This is an excerpt from a recent article at The Conversation. The writer is Phillip I. Lieberman, Associate Professor at Vanderbilt University in Tennessee. He has received funding from the National Endowment for the Humanities. He is a social historian of the medieval Islamic world.
Plagues were a fact of life in ancient and medieval worlds. Personal letters from the Cairo Geniza – a treasure trove of documents from the Jews of medieval Egypt – attest that bouts of widespread disease were so common that writers had different words for them. They varied from a simple outbreak – wabāʾ, or “infectious disease” in Arabic – to an epidemic – dever gadol, Hebrew for “massive pestilence,” which hearkens back to language from the 10 plagues of the Bible.
During the time of the jurist and philosopher Moses Maimonides (1138-1204), who led the Jewish community of Egypt, Fusṭāṭ (Old Cairo) faced a plague so daunting in 1201 that the city’s Jewish population never returned to its former glory.
Divine punishment?
Religious people throughout history often saw plagues as the manifestation of divine will, as a punishment for sin and a warning against moral laxity. The same chorus is heard by a minority today.

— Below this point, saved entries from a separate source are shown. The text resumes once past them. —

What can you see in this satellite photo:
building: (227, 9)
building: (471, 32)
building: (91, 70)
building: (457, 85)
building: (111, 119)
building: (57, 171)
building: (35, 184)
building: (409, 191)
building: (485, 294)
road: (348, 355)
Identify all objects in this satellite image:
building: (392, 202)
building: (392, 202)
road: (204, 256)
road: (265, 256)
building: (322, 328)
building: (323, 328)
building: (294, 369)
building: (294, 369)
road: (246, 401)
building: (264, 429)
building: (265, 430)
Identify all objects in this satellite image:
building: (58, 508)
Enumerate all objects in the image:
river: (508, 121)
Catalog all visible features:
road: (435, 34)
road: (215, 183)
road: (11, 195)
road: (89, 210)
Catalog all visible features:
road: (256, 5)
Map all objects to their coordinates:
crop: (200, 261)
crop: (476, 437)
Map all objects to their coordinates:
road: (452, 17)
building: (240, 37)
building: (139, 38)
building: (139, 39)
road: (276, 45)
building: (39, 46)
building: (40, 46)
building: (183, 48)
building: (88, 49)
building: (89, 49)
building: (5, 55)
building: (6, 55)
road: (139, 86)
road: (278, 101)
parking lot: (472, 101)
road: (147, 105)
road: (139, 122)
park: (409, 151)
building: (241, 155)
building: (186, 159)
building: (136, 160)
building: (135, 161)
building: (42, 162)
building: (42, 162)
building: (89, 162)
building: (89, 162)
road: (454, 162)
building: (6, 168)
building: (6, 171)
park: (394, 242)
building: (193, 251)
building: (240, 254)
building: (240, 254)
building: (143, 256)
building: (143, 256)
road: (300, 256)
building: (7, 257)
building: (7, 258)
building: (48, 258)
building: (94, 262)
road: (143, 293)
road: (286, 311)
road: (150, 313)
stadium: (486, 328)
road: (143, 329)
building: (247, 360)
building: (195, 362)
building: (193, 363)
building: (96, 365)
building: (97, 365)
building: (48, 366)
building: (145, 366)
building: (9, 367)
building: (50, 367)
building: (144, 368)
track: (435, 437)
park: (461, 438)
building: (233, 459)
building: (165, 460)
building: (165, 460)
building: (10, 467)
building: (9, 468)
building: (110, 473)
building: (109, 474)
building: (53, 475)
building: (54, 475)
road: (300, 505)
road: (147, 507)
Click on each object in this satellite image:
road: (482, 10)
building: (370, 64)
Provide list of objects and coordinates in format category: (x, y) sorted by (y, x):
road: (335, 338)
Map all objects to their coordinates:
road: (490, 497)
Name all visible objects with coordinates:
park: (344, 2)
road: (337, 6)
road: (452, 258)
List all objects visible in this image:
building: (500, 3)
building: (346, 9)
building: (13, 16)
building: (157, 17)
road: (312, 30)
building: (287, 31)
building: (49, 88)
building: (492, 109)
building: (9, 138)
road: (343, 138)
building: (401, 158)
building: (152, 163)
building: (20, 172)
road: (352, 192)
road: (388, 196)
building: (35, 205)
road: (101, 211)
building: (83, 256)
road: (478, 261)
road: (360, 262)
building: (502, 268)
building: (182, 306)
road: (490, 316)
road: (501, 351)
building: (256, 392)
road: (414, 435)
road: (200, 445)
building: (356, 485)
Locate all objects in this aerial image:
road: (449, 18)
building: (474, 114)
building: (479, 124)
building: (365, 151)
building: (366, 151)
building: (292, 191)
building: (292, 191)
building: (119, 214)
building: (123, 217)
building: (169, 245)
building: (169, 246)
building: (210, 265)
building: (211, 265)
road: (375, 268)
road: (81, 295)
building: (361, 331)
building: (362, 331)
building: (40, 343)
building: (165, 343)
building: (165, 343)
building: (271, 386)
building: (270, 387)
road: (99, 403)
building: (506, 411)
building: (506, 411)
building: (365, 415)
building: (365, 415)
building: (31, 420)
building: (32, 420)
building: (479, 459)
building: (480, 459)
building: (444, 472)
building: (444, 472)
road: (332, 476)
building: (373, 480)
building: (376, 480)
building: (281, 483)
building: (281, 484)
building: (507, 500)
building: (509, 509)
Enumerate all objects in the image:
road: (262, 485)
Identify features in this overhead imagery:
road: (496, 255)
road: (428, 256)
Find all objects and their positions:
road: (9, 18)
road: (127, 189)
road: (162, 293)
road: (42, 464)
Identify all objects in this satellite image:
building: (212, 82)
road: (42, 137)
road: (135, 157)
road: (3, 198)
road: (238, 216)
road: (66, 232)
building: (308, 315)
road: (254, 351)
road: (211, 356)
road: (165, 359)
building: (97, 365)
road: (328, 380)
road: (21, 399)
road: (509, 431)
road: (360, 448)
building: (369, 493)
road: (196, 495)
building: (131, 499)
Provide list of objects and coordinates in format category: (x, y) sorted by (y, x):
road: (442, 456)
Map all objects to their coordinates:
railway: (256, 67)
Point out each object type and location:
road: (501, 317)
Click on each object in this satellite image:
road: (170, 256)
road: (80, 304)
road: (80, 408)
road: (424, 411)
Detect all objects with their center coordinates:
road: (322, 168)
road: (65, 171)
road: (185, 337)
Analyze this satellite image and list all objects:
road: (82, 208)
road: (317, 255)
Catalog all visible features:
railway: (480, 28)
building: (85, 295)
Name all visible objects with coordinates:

As a Jewish person, I am embarrassed to read that a rabbi was recently quoted as saying that COVID-19 was divine punishment for gay pride parades.
In “A Mediterranean Society,” Geniza researcher S.D. Goitein describes Maimonides’ reaction to the plague: “Whatever the philosophers and theologians of that time might have said about man’s ability to influence God’s decisions by his deeds, the heart believed that they could be efficacious, that intense and sincere prayer, almsgiving, and fasts could keep catastrophe away.”
But the Jewish community also dealt with disease in other ways, and its holistic response to epidemics reveals a partnership – not a conflict – between science and religion.
Science and religion
In the medieval period, thinkers like Maimonides combined the study of science and religion. As Maimonides explains in his philosophical masterwork “The Guide to the Perplexed,” he believed that studying physics was a necessary precursor to metaphysics. Rather than seeing religion and science as inimical to one another, he saw them as mutually supportive.
Indeed, scholars of religious texts complemented their studies with science-centered writings. Maimonides’ Islamic contemporary, Ibn Rushd (1126-1198), is a perfect example. Though an important philosopher and religious thinker, Ibn Rushd also made meaningful contributions to medicine, including suggesting the existence of what would later come to be called Parkinson’s disease.
But it was not only elite scholars who saw religion and science as complementary. In “A Mediterranean Society,” Goitein says that “even the simplest Geniza person was a member of that hellenized Middle Eastern-Mediterranean society which believed in the power of science.” He adds: “Illness was conceived as a natural phenomenon and, therefore, had to be treated with the means provided by nature.”Tending to one’s inner life
Science and religion, therefore, were both integral to the soul of the Geniza person. There was no sense that these two pillars of thought challenged one another. By tending to their inner lives through rituals that helped them deal with the sadness and trepidation, and their bodies through the tools of medicine available to them, the Geniza people took a holistic approach to epidemics.
For them, following the medical advice of Maimonides or Ibn Rushd was an essential part of their response to plague. But while hunkered down in their homes, they also looked to the spiritual advice of these thinkers, and others, to care for their souls. Those of us experiencing stress, solitude and uncertainty amid the coronavirus pandemic could learn from the medieval world that our inner lives demand attention too.